17.ワンピース
17.ワンピース
金井が見たいと言った映画が終わり、外に出る。
入った時はまだ明るかったのに、もう大分外は暗くなっていた。
おもしろかったと、金井はとても喜んでくれて。
素直に良い子だと思った。
昨日、あれから帰って手紙を見ると、まあお決まりの言葉と、メールアドレスが書かれていた。

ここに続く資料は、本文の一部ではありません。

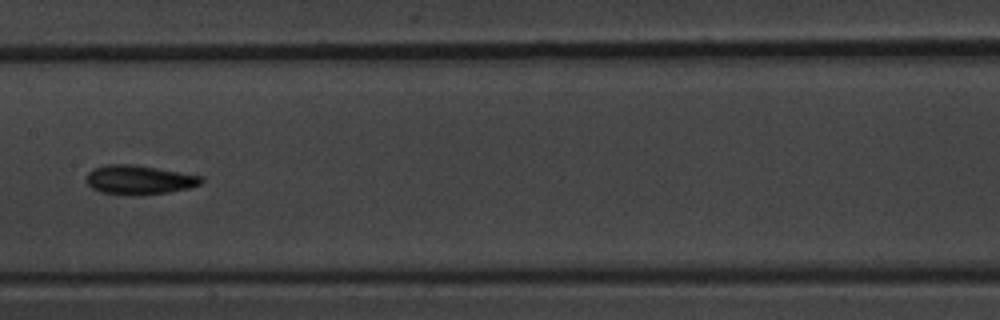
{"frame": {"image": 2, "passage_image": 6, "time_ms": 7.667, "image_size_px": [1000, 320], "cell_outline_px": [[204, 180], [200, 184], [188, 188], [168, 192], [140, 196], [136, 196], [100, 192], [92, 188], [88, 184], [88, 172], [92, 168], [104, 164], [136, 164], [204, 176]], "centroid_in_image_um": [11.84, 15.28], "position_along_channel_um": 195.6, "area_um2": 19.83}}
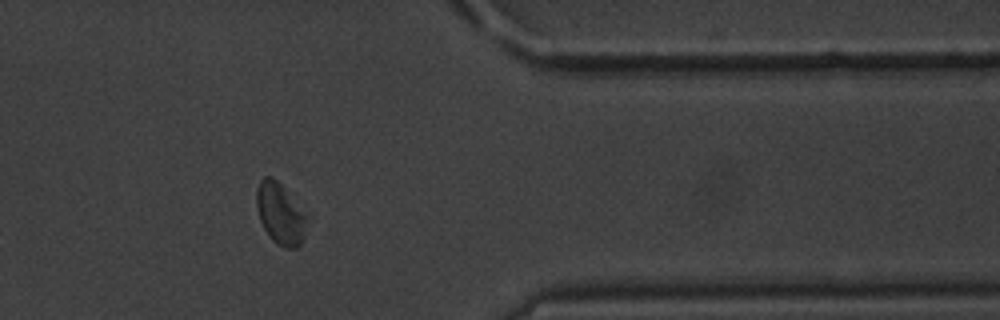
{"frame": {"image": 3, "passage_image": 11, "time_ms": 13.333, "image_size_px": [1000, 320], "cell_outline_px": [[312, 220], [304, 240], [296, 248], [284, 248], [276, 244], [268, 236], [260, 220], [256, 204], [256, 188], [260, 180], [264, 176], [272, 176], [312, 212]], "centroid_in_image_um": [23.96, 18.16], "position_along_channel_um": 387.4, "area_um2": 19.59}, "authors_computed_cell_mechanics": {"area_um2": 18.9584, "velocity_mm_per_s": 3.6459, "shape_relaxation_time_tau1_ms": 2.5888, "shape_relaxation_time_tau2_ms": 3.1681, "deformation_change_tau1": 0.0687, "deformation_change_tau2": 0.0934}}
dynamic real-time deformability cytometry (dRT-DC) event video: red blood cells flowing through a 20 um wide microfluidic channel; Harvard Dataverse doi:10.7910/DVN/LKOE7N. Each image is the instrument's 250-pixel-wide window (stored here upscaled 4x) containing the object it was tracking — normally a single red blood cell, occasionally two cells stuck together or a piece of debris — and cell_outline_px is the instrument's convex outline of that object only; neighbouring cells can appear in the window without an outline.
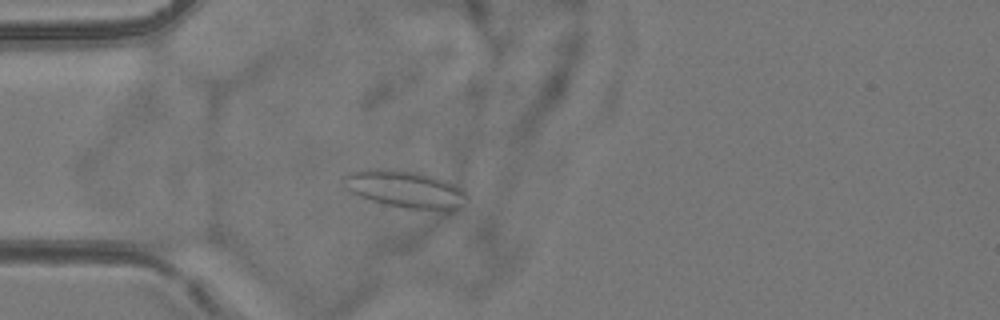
{"species": "common noctule bat (a hibernating species)", "species_latin": "Nyctalus noctula", "temperature_condition": "room temperature", "stored_images_in_passage": 4, "camera_frame_rate_fps": 3000, "um_per_image_px": 0.085, "animal": {"sex": "female", "body_mass_g": 24.6, "forearm_length_mm": 56.2}, "frame": {"image": 1, "passage_image": 4, "time_ms": 3.333, "image_size_px": [1000, 320], "cell_outline_px": [[468, 196], [460, 208], [452, 212], [440, 212], [404, 208], [384, 204], [360, 196], [352, 192], [340, 180], [348, 172], [364, 168], [388, 168], [416, 172], [432, 176], [444, 180], [460, 188]], "centroid_in_image_um": [34.45, 16.1], "position_along_channel_um": 50.6, "area_um2": 27.34}}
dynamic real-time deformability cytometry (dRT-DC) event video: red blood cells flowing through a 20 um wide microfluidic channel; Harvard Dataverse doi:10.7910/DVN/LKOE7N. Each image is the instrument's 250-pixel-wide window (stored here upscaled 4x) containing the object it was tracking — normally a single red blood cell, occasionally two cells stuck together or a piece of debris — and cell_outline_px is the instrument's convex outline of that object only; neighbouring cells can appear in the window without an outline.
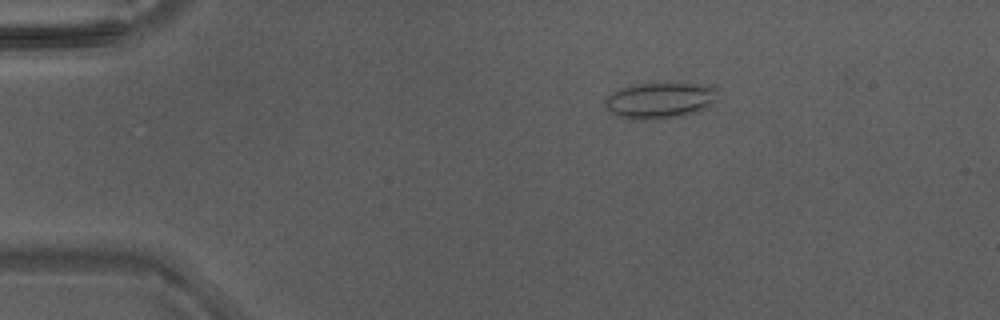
{"species": "Egyptian fruit bat (a non-hibernating species)", "species_latin": "Rousettus aegyptiacus", "temperature_condition": "warm", "stored_images_in_passage": 40, "camera_frame_rate_fps": 3000, "um_per_image_px": 0.085, "animal": {"sex": "male"}, "frame": {"image": 1, "passage_image": 3, "time_ms": 0.667, "image_size_px": [1000, 320], "cell_outline_px": [[720, 88], [716, 100], [708, 108], [700, 112], [684, 116], [660, 120], [636, 120], [616, 116], [604, 104], [604, 100], [612, 92], [620, 88], [632, 84], [664, 80]], "centroid_in_image_um": [56.13, 8.51], "position_along_channel_um": 28.9, "area_um2": 24.97}}
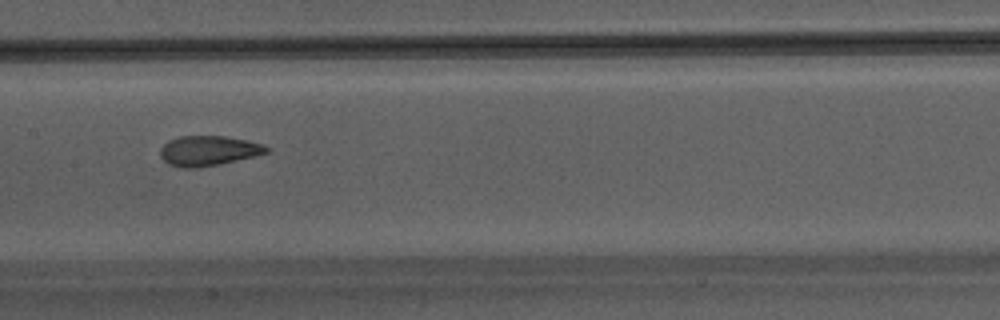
{"frame": {"image": 2, "passage_image": 18, "time_ms": 5.667, "image_size_px": [1000, 320], "cell_outline_px": [[268, 152], [256, 156], [220, 164], [192, 168], [184, 168], [168, 164], [160, 156], [160, 148], [168, 140], [180, 136], [224, 136], [244, 140], [260, 144], [268, 148]], "centroid_in_image_um": [17.67, 12.82], "position_along_channel_um": 189.7, "area_um2": 18.38}}
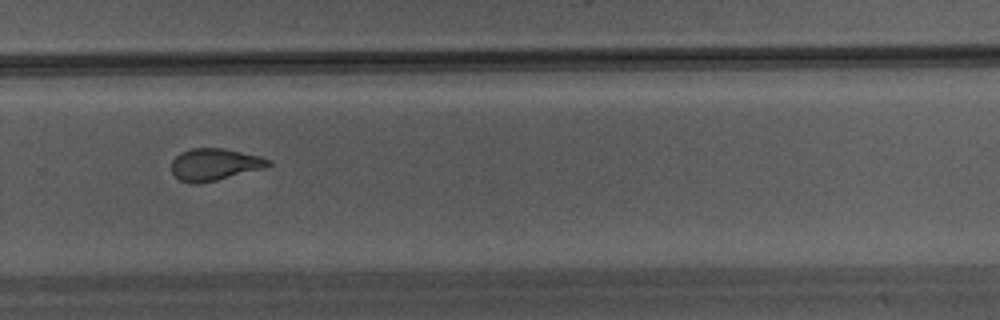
{"frame": {"image": 3, "passage_image": 26, "time_ms": 8.333, "image_size_px": [1000, 320], "cell_outline_px": [[272, 164], [264, 168], [200, 184], [192, 184], [180, 180], [172, 172], [172, 160], [180, 152], [192, 148], [224, 148], [260, 156], [268, 160]], "centroid_in_image_um": [18.21, 13.98], "position_along_channel_um": 311.6, "area_um2": 17.98}}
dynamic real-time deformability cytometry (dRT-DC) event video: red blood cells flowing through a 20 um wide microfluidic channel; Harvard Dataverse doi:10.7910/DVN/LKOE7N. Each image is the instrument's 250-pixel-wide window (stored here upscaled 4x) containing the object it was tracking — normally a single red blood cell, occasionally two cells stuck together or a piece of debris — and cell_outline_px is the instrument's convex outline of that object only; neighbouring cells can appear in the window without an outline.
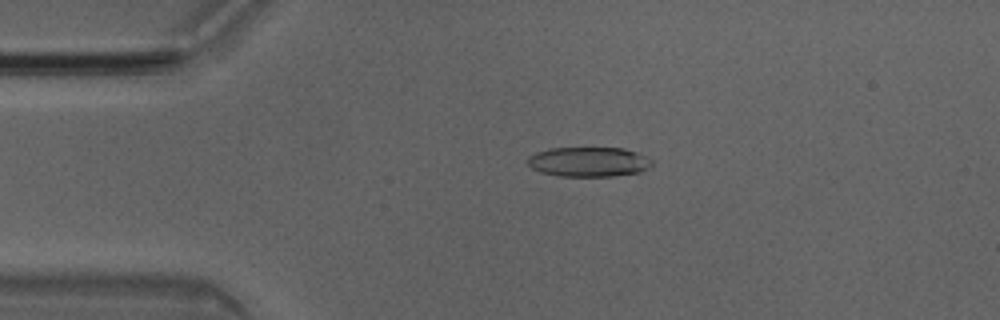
{"species": "Egyptian fruit bat (a non-hibernating species)", "species_latin": "Rousettus aegyptiacus", "temperature_condition": "room temperature", "stored_images_in_passage": 41, "camera_frame_rate_fps": 3000, "um_per_image_px": 0.085, "animal": {"sex": "male"}, "frame": {"image": 1, "passage_image": 1, "time_ms": 0.0, "image_size_px": [1000, 320], "cell_outline_px": [[652, 164], [648, 168], [640, 172], [612, 176], [560, 176], [540, 172], [532, 168], [528, 164], [528, 156], [536, 152], [548, 148], [624, 148], [636, 152], [652, 160]], "centroid_in_image_um": [50.02, 13.75], "position_along_channel_um": 35.0, "area_um2": 21.5}}
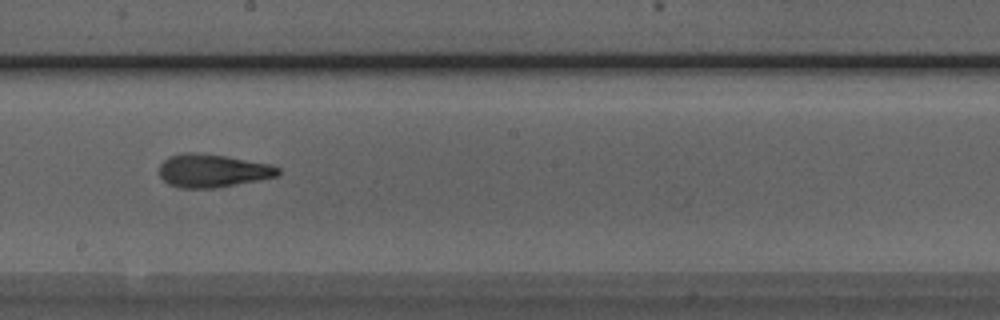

無視するのもなんだし、適当にメールして、今日遊ぼうということになったのだ。
どうせあと少しの間だけなんだし。
「先輩、この後どこ行きます?」
言いながら、金井が腕を絡めてくる。
「もうそろそろ七時だけど、大丈夫?」
「はい!何時まででもOKでえす」
「じゃあ、ご飯食べに行こっか。近くに友達のバイトしてるイタリアンレストランあるから。パスタとか嫌いじゃない?」
「大好きです!」
嬉しそうに笑う金井。
ふわりと揺れる柔らかい髪と、睫毛の長い大きな目。
たぶん彼女は、他の男から羨まれるくらい可愛いと思う。
だから俺も。
今日くらい全て忘れて、楽しもうと決めてたのに。
この想いも。
菊池のことも。
そう思ってこうやってデートしに来たのに。
目を閉じると、腕に絡まるその温もりは、やはり奈緒のもので。
嬉しそうに笑う奈緒が、隣を歩いているような。
金井の着ている白いワンピースは、奈緒が着るときっとすごく似合うんだろうななんて。
朝から、そんなことばかり。
今、奈緒は何してるだろうか。
菊池への返事は、一体どうしたんだろう。
そんなこと考えても、どうしようもないというのに。
頭の中は、昨日のことでいっぱいで。
かすかに、苛立ちを覚えて。
たぶんこれが、嫉妬というやつなのだろう。
そんな自分に、ため息が出る。
「先輩?どうしたんですか?」
聞かれて我に返る。
「ん。なんでもない」
曖昧に笑顔を作ると、金井もつられたように優しく微笑んだ。
周りを見ると、もうカップルばかりだった。
「中村先輩」
「ん?」
「昨日先輩がメールくれたとき、かなりびっくりしました」
「そう?」
「はい。でも、すごく嬉しかったです」
金井の方を見ると、恥ずかしそうに下を向いていた。
「先輩」
金井が、さらに体をくっつけてくる。
「私、ずっと先輩のこと好きだったんですよ」
「昨日の手紙に書いてくれてたじゃん」
「直接言いたくなったんです」
「そっか」
「はい」
だんだんと歩くスピードが遅くなり、やがてぴたりと止まった。
「どした?」
「先輩」
ゆっくりと、金井が顔を上げる。
その頬は、かすかに紅く染まっているようで。
「本気なんです。中村先輩のこと」
「・・・」
「友達からでいい。だから」
絡まっていた腕は、いつのまにか離れていて。
「中村先輩・・・好き・・・どうしようもないくらい」
そう言う金井の声が、あまりにも切なげで。
何も答えず、向かい合う。
その小さな顎に手を掛け、くい、と持ち上げた。
金井の瞼が、自然と降りる。
俺も目を閉じて、そっと顔を近づけた。
――翔ちゃん――
ぱっと顔を離す。
驚いたような金井の顔。
頭の中でふいに響いた奈緒の声。
「ごめん・・・金井」
「え?」
ああ。こんなことなら、来なきゃよかった。
「お前じゃ、駄目だ」
「先輩?」
「俺」
いつか保健室で泣いた時の奈緒の顔が、頭に浮かんだ。
「奈緒のことが、好きなんだ」
自分の想いを、痛感しただけじゃねえか。